Nightingale 1.0 - Housing People, Building Community
Nightingale Week
Melbourne, VIC, Australia

Words Rose Onans
Photography Kintaro Studios


The Local Project presents, in collaboration with Fisher & Paykel, a video interview with the team behind Nightingale 1.0, the first completed apartment building under the Nightingale Housing Model.

We spoke to Jeremy McLeod, Director of Breathe Architecture and Managing Director of Nightingale Housing, Bonnie Herring, Director of Breathe Architecture and resident at Nightingale 1.0, Fairley Batch, Associate at Breathe Architecture and Project Architect on Nightingale 1.0, and Daniel Varcoe, Specifier Designer BDM at Fisher & Paykel, about how Nightingale is reinventing the fundamentals of housing in Australia.

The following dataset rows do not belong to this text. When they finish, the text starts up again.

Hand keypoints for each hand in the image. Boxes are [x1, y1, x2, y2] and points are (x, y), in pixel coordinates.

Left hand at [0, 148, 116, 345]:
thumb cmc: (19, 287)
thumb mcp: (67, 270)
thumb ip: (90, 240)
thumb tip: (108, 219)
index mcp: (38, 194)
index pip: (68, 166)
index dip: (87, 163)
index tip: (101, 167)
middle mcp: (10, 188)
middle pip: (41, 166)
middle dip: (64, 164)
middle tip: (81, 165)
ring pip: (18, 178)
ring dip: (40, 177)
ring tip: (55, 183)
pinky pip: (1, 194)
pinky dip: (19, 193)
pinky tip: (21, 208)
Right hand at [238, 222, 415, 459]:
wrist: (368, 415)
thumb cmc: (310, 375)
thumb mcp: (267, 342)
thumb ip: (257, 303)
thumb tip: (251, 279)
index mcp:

Jeremy McLeod explains the revolutionary Nightingale Model simply – ‘It’s designed to deliver housing at cost, that’s affordable, sustainable and that builds community.’ Yet this straightforward explanation belies the vision, hard work and creative thinking of those who have made Nightingale Housing a reality. Finding like-minded partners and supporters was key to getting Nightingale projects off the ground. Fisher & Paykel approached Nightingale when Nightingale 1.0 in Brunswick, Melbourne, was beginning construction and Nightingale 2 and 3 were in the planning phase. ‘When we first got involved there was only three projects underway, and now there’s a whole lot of people on the waiting list, so there’s an opportunity for us to help get these projects up and running and really get some people into beautifully designed sustainable homes’ says Fisher & Paykel’s Daniel Varcoe.

Breathe Architecture and Nightingale Housing ‘only work with aligned organisations, with people who care about the planet as much as us’ says Jeremy, so the it was a significant choice to partner with Fisher & Paykel. It was clear from the first meetings with both management and the industrial design team that ‘it was a perfect values fit’ – the Nightingale team responded to Fisher & Paykel’s design-focused approach to Nightingale and willingness to engage with the specific and unique needs of the building.

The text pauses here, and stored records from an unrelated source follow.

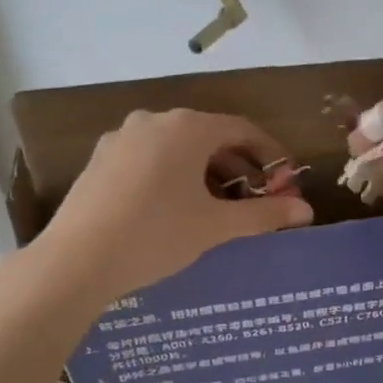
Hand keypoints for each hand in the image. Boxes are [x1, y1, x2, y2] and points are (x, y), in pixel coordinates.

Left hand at [23, 109, 311, 310]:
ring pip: (179, 148)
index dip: (271, 155)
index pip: (243, 130)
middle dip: (241, 166)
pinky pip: (152, 158)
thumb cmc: (156, 236)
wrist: (75, 261)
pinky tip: (178, 208)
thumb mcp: (216, 226)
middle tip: (259, 200)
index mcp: (187, 128)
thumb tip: (307, 211)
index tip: (287, 182)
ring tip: (221, 208)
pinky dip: (176, 175)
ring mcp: (122, 138)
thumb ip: (265, 215)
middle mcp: (154, 121)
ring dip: (208, 173)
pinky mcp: (101, 160)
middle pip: (211, 137)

The first and greatest challenge Nightingale were facing was delivering a fossil fuel free and carbon neutral building. The Nightingale team worked extremely closely with Fisher & Paykel to make sure the induction cooktops worked with the maximum electrical demand of the building, which meant it did not require a substation. ‘That’s the level of thinking, the level of engagement and collaboration that Fisher & Paykel brought to us’, says Jeremy.

It was also important that the simple, elegant aesthetic of the appliances, which include the integrated double Dishdrawer, nine function electric oven and 600mm induction cooktop, also aligned with the aesthetic of the apartments’ interiors. ‘It’s super clean, integrated… it’s really a bit of a blank canvas’ says Dan McKenna, Senior Project Lead at Nightingale. Bonnie Herring, Associate at Breathe Architecture agrees, ‘We’ve designed the kitchen to perform based on the essentials, so our kitchens are really elemental.’, she says.

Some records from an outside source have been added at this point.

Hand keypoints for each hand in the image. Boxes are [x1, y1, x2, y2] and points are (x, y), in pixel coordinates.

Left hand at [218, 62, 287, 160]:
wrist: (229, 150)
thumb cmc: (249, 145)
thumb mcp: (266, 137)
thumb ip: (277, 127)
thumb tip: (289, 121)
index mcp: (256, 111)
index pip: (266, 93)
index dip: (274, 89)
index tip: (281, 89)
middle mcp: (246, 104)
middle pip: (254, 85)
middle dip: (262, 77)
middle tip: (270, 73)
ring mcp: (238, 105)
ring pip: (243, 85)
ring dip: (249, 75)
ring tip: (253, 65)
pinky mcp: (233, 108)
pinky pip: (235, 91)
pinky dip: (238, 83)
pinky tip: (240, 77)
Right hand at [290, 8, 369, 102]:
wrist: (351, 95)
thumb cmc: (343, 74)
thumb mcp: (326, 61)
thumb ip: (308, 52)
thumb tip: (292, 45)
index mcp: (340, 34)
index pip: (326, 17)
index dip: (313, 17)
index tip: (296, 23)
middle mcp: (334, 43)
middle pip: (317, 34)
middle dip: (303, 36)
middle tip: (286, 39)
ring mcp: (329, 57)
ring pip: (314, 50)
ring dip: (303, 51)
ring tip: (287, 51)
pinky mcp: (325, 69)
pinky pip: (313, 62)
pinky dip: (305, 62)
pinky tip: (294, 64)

Working together on Nightingale 1.0 has been an opportunity for Fisher & Paykel and Nightingale Housing to solve some of the key issues facing Australian housing today. Ensuring the building could be carbon neutral and fossil fuel free is an enormous step in making housing more sustainable, and more affordable for the residents over the long term of their life of the building. Continuing to work together on the 12 projects currently in active development will be an ongoing exercise in finding innovative design solutions and shaking up our ideas about affordable, sustainable housing that fosters community.